Nous avons fait le choix d'une loi de programmation du ministère de l'intérieur en considérant que les enjeux qui sont devant nous et devant le peuple français le justifiaient, comme pour nos amis militaires. Nous avons retenu une échelle assez longue, cinq ans, ce qui est sans précédent dans les annales du ministère. Il a pu y avoir dans le passé des lois d'orientation et de programmation de la sécurité intérieure (Lopsi), mais il n'y a jamais eu de Lopmi, c'est-à-dire de loi de programmation pour l'ensemble du ministère de l'intérieur.
Certes, de telles lois ont permis de faire évoluer la sécurité intérieure. La loi du 29 août 2002 d'orientation et de programmation pour la sécurité intérieure, adoptée alors que Nicolas Sarkozy était ministre de l'intérieur, a introduit l'image et la vidéosurveillance, et la loi du 14 mars 2011 d'orientation et de programmation pour la performance de la sécurité intérieure (Loppsi), votée lorsque le même était Président de la République, a prévu une réorganisation de la sécurité publique dans le cadre de la révision générale des politiques publiques (RGPP).
Mais le ministère de l'intérieur n'a jamais connu sur cinq ans de programmation budgétaire importante lui permettant non pas de répondre ici et maintenant aux problèmes qui concernent tout un chacun, et le ministère de l'intérieur en premier lieu – je pense à la délinquance au coin de la rue, aux difficultés pour résorber les points de vente de stupéfiants ou encore à la question de l'accueil dans les commissariats, etc. –, mais bien de réfléchir à demain, c'est-à-dire aux crises de demain.

* * *

• _Travail demandé_
Poursuivez le texte ci-dessus sur la loi de programmation du ministère de l'intérieur en reprenant après sa dernière phrase.

• _Relevé des données_
* * *

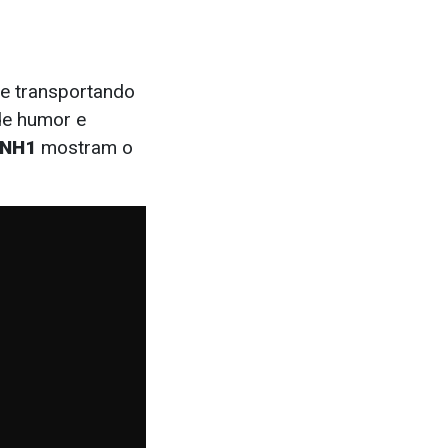
e transportando
de humor e
NH1
mostram o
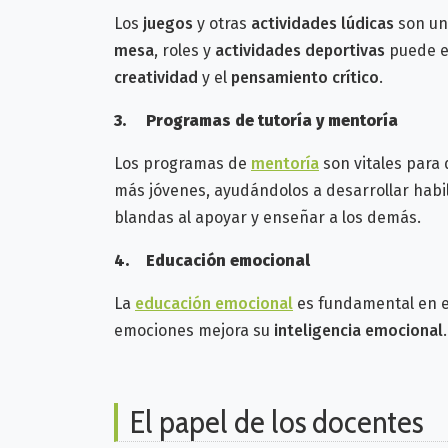
Los
juegos
y otras
actividades lúdicas
son un
mesa
, roles y
actividades deportivas
puede en
creatividad
y el
pensamiento crítico
.
3.
Programas de tutoría y mentoría
Los programas de
mentoría
son vitales para 
más jóvenes, ayudándolos a desarrollar hab
blandas al apoyar y enseñar a los demás.
4.
Educación emocional
La
educación emocional
es fundamental en el
emociones mejora su
inteligencia emocional
El papel de los docentes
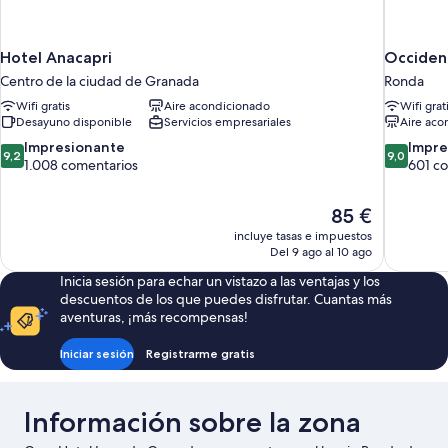
Hotel Anacapri
Occiden
Centro de la ciudad de Granada
Ronda
Wifi gratis
Aire acondicionado
Wifi grat
Desayuno disponible
Servicios empresariales
Aire aco
9.2
9.0
Impresionante
Impre
9,2
9,0
sobre
sobre
1.008 comentarios
601 c
10,
10,
Impresionante,
Impresion
El
85 €
1.008 comentarios
601 comen
precio
incluye tasas e impuestos
actual
Del 9 ago al 10 ago
es
Inicia sesión para echar un vistazo a las ventajas y los
de
descuentos de los que puedes disfrutar. Cuantas más
85 €
aventuras, ¡más recompensas!
Iniciar sesión
Registrarme gratis
Información sobre la zona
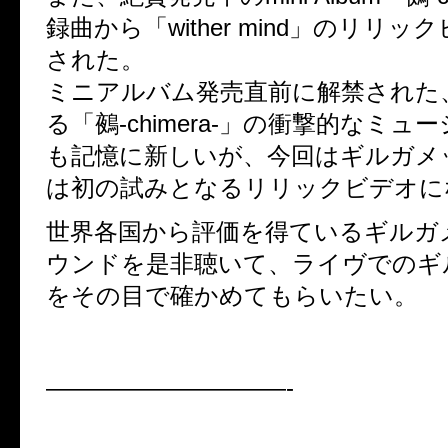
録曲から「wither mind」のリリ
された。
ミニアルバム発売直前に解禁された
る「鵺-chimera-」の衝撃的なミ
も記憶に新しいが、今回はギルガメ
は初の試みとなるリリックビデオに
世界各国から評価を得ているギルガ
ウンドを是非聴いて、ライヴでのギ
をその目で確かめてもらいたい。
——————————-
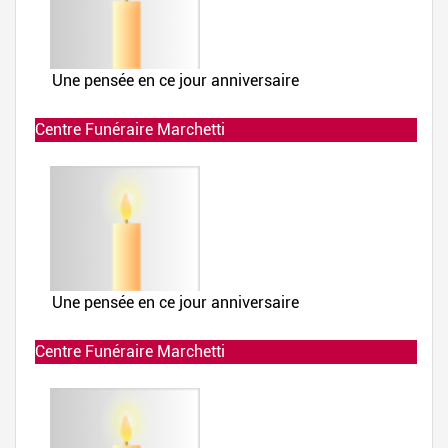
Centre Funéraire Marchetti
Allumée le 02-12-2019 à 23:41:55
Centre Funéraire Marchetti
Allumée le 02-12-2019 à 23:41:55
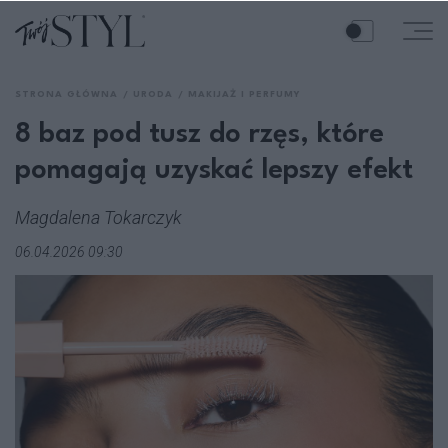
STRONA GŁÓWNA
URODA
MAKIJAŻ I PERFUMY
8 baz pod tusz do rzęs, które
pomagają uzyskać lepszy efekt
Magdalena Tokarczyk
06.04.2026 09:30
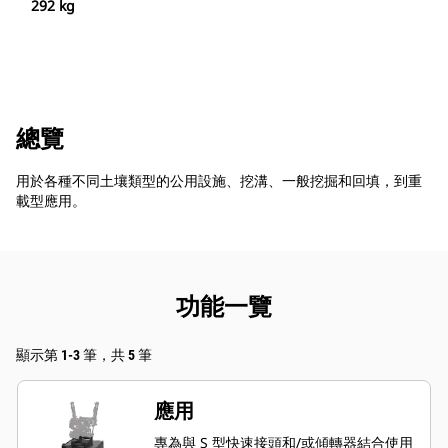
292 kg
總覽
用於各種不同土壤類型的公用設施、挖溝、一般挖掘和回填，到重
載型應用。
功能一覽
顯示第 1-3 筆，共 5 筆
應用
專為與 S 型快速接頭和/或傾轉器結合使用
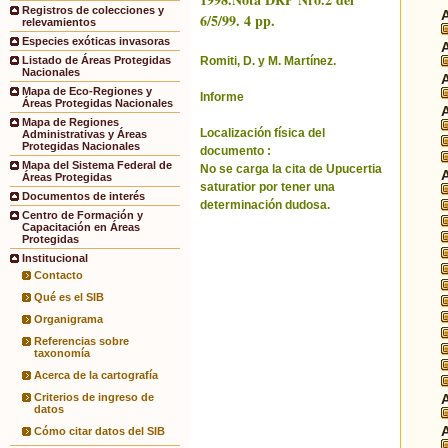
Registros de colecciones y
6/5/99. 4 pp.
relevamientos
Especies exóticas invasoras
Romiti, D. y M. Martínez.
Listado de Áreas Protegidas
Nacionales
Mapa de Eco-Regiones y
Informe
Áreas Protegidas Nacionales
Mapa de Regiones
Localización física del
Administrativas y Áreas
Protegidas Nacionales
documento :
Mapa del Sistema Federal de
No se carga la cita de Upucertia
Áreas Protegidas
saturatior por tener una
Documentos de interés
determinación dudosa.
Centro de Formación y
Capacitación en Áreas
Protegidas
Institucional
Contacto
Qué es el SIB
Organigrama
Referencias sobre
taxonomía
Acerca de la cartografía
Criterios de ingreso de
datos
Cómo citar datos del SIB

* * *

• _Réponse attendue_
Mesdames, messieurs les sénateurs, le présent projet de loi vise à répondre à cinq crises, en élaborant des stratégies et en mobilisant des moyens budgétaires.
La première de ces crises, toujours persistante, est la crise terroriste.
Je veux le redire ici, devant la Haute Assemblée, la menace terroriste est extrêmement prégnante sur le territoire national et dans le monde, en particulier le monde occidental. Je ne reviendrai pas sur les causes – elles sont nombreuses – de la menace terroriste en France. Mais un constat s'impose : si nous avons déjoué plus de trente-neuf attentats depuis l'élection du Président de la République, les informations qui nous parviennent, les analyses de ce qui se passe dans d'autres pays et les travaux de prospective qu'un grand ministère comme celui de l'intérieur doit mener révèlent que cette menace est d'autant plus prégnante qu'elle se modernise et se "technologise".
Au risque de vous paraître farfelu, je vous indique que les attentats de demain ne seront peut-être pas simplement commis avec une arme dans une salle de spectacle ou avec un couteau devant une boulangerie. Un drone, chargé d'explosifs, pourrait foncer sur une foule et créer ainsi, comme sur les théâtres d'opérations extérieures, la même terreur que d'autres armes considérées comme plus traditionnelles. Or le travail du ministère de l'intérieur est de prévoir l'acte terroriste de demain.
C'est pourquoi la loi de programmation doit apporter des moyens importants pour faciliter l'intervention des forces de police et, plus généralement, de l'État, dont les réseaux radio, par exemple, sont éculés.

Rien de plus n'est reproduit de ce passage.